I want to tell the people of Chile what I learned yesterday in Cautin, while the Second Mapuche Congress took place: it should be known that in Chile there are 3,048 indigenous reservations, between Bio-Bio and Llanquihue, with 392,616 Mapuches, and the highest concentration being in Cautin with 189,000; in Malleco there are 89,000; in Valdivia 3,000; 5,000 in Arauco, etc. The basic activities of the Mapuches are agriculture and cattle breeding. However, many of them only feed on pine kernels, especially in the agricultural sectors of the coast of the Bio-Bio province.
I want to tell you that the race that heroically defended the initial stages of our history, have gradually lost their land and have been increasingly neglected. I want to point out that the law granting them certain privileges has a paternalistic tone and, therefore, the Mapuches cannot dictate their own conduct. They cannot alienate themselves from their land or lease it out. Their affairs have to be processed by the Indigenous Courts, which are few in numbers and, furthermore, function for a limited number of hours in the day. I want to point out that each Mapuche is entitled to about one-and-a-half or one-and-a-quarter hectares, and only 60 percent of this land is cultivable. And I want to say that the living conditions of these people are dramatically deplorable. I want to stress that there are 77,800 school-aged children and that there is a shortage of schools and teachers; above all, teachers who understand and comprehend Mapuche anthropology.
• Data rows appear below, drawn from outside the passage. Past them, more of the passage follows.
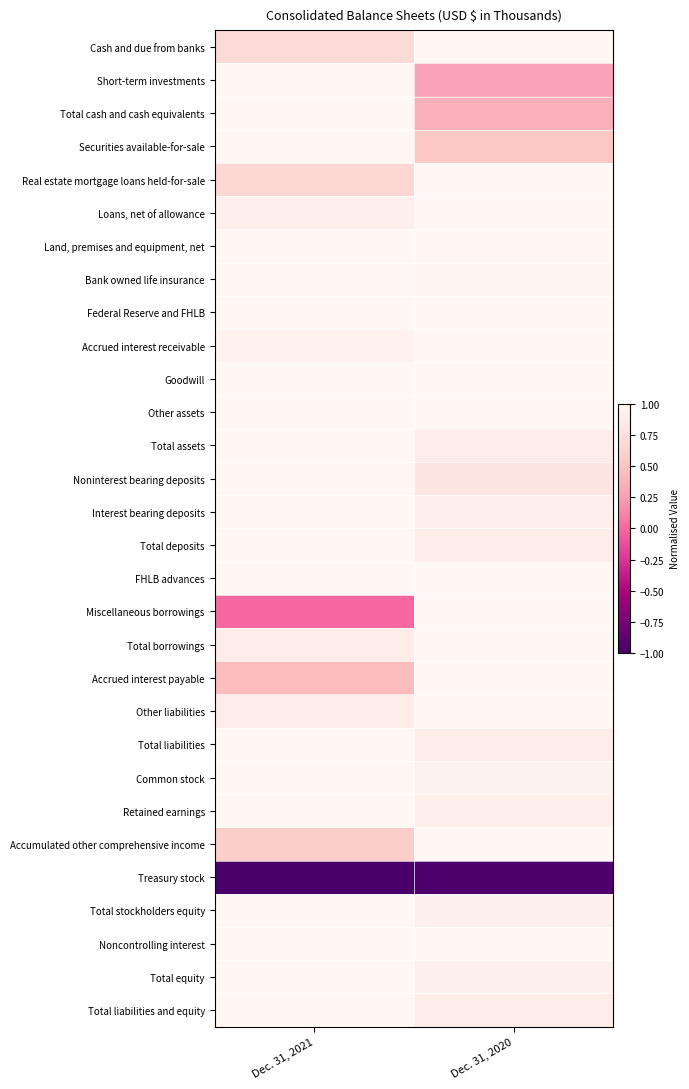

Reading right to left, list all the values displayed in this chart.

Cash and due from banks: Dec. 31, 2020=1.0	Dec. 31, 2021=0.7
Short-term investments: Dec. 31, 2020=0.3	Dec. 31, 2021=1.0
Total cash and cash equivalents: Dec. 31, 2020=0.4	Dec. 31, 2021=1.0
Securities available-for-sale: Dec. 31, 2020=0.5	Dec. 31, 2021=1.0
Real estate mortgage loans held-for-sale: Dec. 31, 2020=1.0	Dec. 31, 2021=0.7
Loans, net of allowance: Dec. 31, 2020=1.0	Dec. 31, 2021=0.9
Land, premises and equipment, net: Dec. 31, 2020=1.0	Dec. 31, 2021=1.0
Bank owned life insurance: Dec. 31, 2020=1.0	Dec. 31, 2021=1.0
Federal Reserve and FHLB: Dec. 31, 2020=1.0	Dec. 31, 2021=1.0
Accrued interest receivable: Dec. 31, 2020=1.0	Dec. 31, 2021=0.9
Goodwill: Dec. 31, 2020=1.0	Dec. 31, 2021=1.0
Other assets: Dec. 31, 2020=1.0	Dec. 31, 2021=1.0
Total assets: Dec. 31, 2020=0.9	Dec. 31, 2021=1.0
Noninterest bearing deposits: Dec. 31, 2020=0.8	Dec. 31, 2021=1.0
Interest bearing deposits: Dec. 31, 2020=0.9	Dec. 31, 2021=1.0
Total deposits: Dec. 31, 2020=0.9	Dec. 31, 2021=1.0
FHLB advances: Dec. 31, 2020=1.0	Dec. 31, 2021=1.0
Miscellaneous borrowings: Dec. 31, 2020=1.0	Dec. 31, 2021=0.0
Total borrowings: Dec. 31, 2020=1.0	Dec. 31, 2021=0.9
Accrued interest payable: Dec. 31, 2020=1.0	Dec. 31, 2021=0.4
Other liabilities: Dec. 31, 2020=1.0	Dec. 31, 2021=0.9
Total liabilities: Dec. 31, 2020=0.9	Dec. 31, 2021=1.0
Common stock: Dec. 31, 2020=1.0	Dec. 31, 2021=1.0
Retained earnings: Dec. 31, 2020=0.9	Dec. 31, 2021=1.0
Accumulated other comprehensive income: Dec. 31, 2020=1.0	Dec. 31, 2021=0.6
Treasury stock: Dec. 31, 2020=-1.0	Dec. 31, 2021=-1.0
Total stockholders equity: Dec. 31, 2020=0.9	Dec. 31, 2021=1.0
Noncontrolling interest: Dec. 31, 2020=1.0	Dec. 31, 2021=1.0
Total equity: Dec. 31, 2020=0.9	Dec. 31, 2021=1.0
Total liabilities and equity: Dec. 31, 2020=0.9	Dec. 31, 2021=1.0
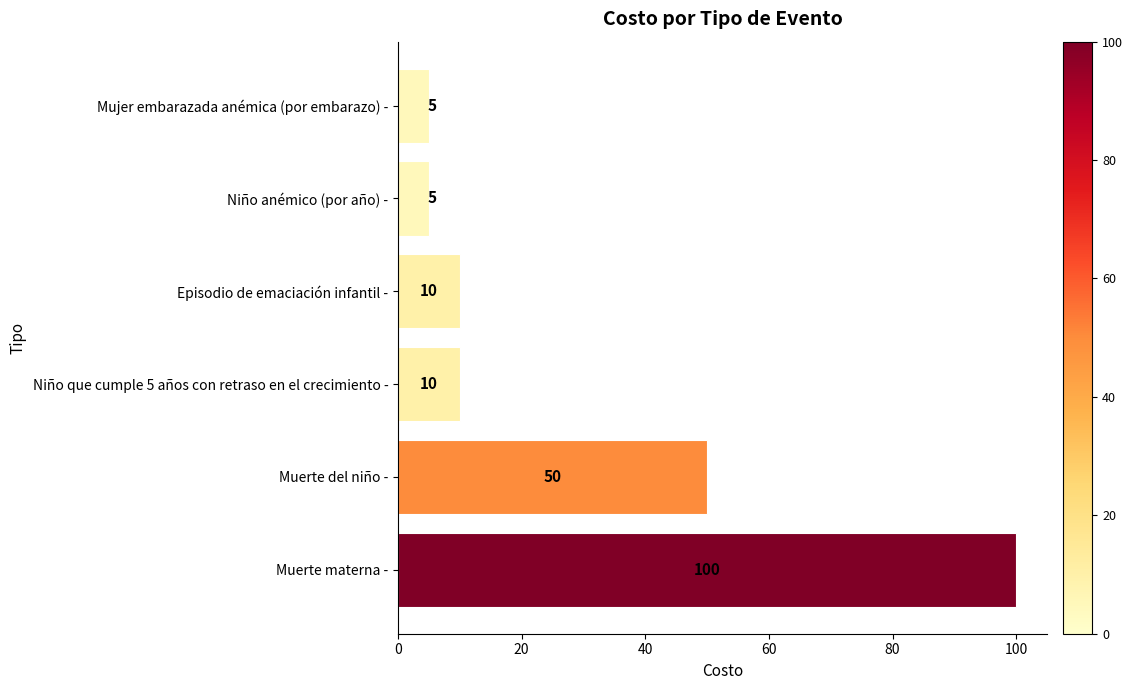

What is the difference between the second highest and second lowest values?

45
I want to tell you that there are over 37,000 pre-school children in absolute abandonment and 27,000 children in breastfeeding ages without medical attention; many of whom have never drunk a glass of milk. I want to say that it is a national obligation, it is an imperative of our conscience, to not forget Chile's debt to the people of the Araucanian race, who are our ancestors. Therefore, the Popular Government will confront this situation with responsibility. It will raise the material and spiritual levels of the Araucanian, of our Mapuches; it will legislate with a different sense; it will give them lands and dignify their existence, as an urgent necessity of their human presence in the life of the people of Chile.
That's why, yesterday I said to the Mapuches that the youth were meeting today, here in Santiago, to initiate their voluntary work. I ask more than that, I urge the young students in their fifth and sixth year of medicine, the students in their last year of dentistry, I ask young doctors and dentists to go with haste, with affection, with humane tenderness to work for one or two months there in the communities; so that they can relate to the dramatic reality of the Mapuche people; that they take with them, along with technology, an encouraging word in their remedies and diagnosis. Let the teachers and student-teachers also go. On our part, we will mobilize INDAP, CORA and all the organizations necessary to change the life and the work of the Mapuche. This is a commitment of honor and I know that the youth that are listening to me will consider my request and my mandate, a mandate that emanates from the pain and the hope of the Araucanians in the south of Chile.